Lesley Stahl: According to an article in the New Yorker, every time there's been a question about putting restraints on the NSA up to now, the president has sided with the intelligence community.

Susan Rice: What the NSA and our intelligence community does as a whole is designed to protect Americans and our allies. And they do a heck of a good job at it.

Lesley Stahl: Officials in the intelligence community have actually been untruthful both to the American public in hearings in Congress and to the FISA Court.

Susan Rice: There have been cases where they have inadvertently made false representations. And they themselves have discovered it and corrected it. 

Lesley Stahl: But when you have so many phone records being held, emails, heads of state's phone conversations being listened in to, has it been worth our allies being upset? Has it been worth all the tech companies being upset? Has it been worth Americans feeling that their privacy has been invaded?

Susan Rice: Lesley, it's been worth what we've done to protect the United States.
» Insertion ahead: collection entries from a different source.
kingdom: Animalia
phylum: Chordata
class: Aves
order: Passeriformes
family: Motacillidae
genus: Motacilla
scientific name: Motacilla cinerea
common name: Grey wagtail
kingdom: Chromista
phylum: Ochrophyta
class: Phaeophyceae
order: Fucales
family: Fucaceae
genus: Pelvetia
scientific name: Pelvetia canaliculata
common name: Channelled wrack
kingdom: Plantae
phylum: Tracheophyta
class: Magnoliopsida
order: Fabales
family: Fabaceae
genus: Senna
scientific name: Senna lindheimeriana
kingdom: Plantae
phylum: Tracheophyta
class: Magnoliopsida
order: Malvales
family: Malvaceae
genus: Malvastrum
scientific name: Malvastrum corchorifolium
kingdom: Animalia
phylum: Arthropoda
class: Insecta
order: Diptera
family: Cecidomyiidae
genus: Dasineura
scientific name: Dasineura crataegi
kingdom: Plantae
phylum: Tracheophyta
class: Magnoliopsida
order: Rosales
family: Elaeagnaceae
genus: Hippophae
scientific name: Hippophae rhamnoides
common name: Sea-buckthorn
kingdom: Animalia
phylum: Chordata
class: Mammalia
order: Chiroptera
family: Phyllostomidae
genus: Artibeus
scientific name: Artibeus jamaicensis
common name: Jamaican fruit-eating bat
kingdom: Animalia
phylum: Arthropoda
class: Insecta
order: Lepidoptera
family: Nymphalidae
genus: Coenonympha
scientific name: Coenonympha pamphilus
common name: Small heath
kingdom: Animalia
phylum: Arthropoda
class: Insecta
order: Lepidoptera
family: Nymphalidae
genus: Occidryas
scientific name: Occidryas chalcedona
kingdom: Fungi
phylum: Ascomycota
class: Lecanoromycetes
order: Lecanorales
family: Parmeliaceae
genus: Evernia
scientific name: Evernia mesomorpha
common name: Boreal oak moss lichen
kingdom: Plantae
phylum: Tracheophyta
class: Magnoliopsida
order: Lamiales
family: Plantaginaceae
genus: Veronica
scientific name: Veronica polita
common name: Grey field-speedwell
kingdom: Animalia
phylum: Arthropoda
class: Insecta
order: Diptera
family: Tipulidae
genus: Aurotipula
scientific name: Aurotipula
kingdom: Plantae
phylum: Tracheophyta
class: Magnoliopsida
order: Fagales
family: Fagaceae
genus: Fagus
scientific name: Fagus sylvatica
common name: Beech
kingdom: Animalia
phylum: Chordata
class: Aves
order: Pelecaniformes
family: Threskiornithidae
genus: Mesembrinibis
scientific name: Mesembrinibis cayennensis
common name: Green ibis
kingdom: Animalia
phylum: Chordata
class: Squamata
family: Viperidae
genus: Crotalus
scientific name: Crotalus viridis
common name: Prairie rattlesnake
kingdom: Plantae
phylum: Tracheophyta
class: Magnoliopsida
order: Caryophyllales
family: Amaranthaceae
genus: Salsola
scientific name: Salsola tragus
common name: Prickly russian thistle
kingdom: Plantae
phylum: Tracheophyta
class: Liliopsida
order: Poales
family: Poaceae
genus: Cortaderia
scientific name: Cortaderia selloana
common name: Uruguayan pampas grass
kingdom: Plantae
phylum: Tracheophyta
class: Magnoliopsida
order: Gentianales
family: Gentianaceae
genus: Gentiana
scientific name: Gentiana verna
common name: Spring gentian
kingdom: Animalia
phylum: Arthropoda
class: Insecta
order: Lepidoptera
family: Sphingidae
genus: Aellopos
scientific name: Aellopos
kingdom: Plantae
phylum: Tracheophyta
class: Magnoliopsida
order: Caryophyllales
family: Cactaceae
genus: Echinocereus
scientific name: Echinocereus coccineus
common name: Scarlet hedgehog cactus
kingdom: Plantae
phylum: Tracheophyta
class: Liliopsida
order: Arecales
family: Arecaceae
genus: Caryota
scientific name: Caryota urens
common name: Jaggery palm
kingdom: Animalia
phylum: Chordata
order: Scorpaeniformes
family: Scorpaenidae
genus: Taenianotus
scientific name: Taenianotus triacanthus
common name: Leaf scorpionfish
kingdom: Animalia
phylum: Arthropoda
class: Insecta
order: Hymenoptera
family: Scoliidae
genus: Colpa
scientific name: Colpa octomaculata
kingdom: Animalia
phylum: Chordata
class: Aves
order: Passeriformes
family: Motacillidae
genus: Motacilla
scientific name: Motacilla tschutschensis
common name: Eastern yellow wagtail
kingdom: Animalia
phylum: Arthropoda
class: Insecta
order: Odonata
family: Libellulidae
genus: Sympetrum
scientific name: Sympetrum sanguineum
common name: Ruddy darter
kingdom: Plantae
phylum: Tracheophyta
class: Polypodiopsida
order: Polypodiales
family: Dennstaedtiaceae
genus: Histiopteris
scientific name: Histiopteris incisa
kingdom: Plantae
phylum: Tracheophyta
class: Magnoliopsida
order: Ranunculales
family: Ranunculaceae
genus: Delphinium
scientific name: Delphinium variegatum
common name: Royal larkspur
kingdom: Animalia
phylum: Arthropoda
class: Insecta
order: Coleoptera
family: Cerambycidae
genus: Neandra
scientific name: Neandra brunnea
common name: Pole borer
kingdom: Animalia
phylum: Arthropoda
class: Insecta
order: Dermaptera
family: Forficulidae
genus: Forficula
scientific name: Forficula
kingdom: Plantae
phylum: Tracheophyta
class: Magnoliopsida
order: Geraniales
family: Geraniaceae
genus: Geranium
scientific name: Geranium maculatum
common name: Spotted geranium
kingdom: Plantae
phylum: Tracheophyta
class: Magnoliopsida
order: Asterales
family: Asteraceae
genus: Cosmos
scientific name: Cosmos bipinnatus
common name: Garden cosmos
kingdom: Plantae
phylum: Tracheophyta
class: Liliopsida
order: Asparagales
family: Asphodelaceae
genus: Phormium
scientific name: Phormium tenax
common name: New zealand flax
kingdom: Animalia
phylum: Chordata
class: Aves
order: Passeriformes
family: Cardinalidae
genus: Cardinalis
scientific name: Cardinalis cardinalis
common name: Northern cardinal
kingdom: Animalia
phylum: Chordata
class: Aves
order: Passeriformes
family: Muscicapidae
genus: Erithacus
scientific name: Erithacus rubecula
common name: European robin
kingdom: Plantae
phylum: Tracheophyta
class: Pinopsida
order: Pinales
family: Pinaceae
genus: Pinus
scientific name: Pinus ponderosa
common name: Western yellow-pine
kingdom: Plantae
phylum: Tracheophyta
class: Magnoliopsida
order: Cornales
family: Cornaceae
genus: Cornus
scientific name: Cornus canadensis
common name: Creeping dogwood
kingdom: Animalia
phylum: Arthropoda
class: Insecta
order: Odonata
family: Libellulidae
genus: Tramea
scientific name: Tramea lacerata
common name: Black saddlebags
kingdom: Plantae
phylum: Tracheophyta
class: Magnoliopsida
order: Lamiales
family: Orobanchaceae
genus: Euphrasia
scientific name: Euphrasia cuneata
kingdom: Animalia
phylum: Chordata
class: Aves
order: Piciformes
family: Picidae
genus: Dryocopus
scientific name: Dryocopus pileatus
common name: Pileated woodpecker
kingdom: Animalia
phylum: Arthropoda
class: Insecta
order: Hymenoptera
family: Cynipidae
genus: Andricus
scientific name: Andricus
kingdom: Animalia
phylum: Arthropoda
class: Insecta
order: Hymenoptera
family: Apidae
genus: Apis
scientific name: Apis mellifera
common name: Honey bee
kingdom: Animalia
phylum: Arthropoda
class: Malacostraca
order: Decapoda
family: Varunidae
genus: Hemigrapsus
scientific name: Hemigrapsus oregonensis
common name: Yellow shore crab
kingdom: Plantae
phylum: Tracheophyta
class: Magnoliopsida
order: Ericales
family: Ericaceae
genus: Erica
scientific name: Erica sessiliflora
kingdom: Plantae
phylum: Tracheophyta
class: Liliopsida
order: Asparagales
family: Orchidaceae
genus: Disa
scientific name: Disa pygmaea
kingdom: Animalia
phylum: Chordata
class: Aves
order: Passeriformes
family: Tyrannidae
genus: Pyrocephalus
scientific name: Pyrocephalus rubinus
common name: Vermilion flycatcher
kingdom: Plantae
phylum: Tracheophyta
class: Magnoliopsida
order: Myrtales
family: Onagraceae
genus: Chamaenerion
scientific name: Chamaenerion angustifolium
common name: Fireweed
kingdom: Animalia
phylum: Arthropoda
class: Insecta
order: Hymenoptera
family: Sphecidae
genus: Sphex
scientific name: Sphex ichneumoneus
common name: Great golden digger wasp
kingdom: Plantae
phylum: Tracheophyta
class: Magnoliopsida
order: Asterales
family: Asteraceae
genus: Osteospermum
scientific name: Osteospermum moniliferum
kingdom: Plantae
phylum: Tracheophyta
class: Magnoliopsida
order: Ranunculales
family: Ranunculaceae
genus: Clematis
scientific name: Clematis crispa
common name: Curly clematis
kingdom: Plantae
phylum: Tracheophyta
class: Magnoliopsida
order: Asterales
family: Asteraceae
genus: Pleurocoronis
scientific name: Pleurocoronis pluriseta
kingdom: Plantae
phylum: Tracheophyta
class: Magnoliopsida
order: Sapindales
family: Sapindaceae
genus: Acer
And the fact that we have not had a successful attack on our homeland since 9/11 should not be diminished. But that does not mean that everything we're doing as of the present ought to be done the same way in the future.

Rice could be adhering to that old saying about how being in government means never having to say you're sorry. Or maybe she's looking forward to a John Bolton-ish career of appearing on news shows just to call for the execution of enemies of the state.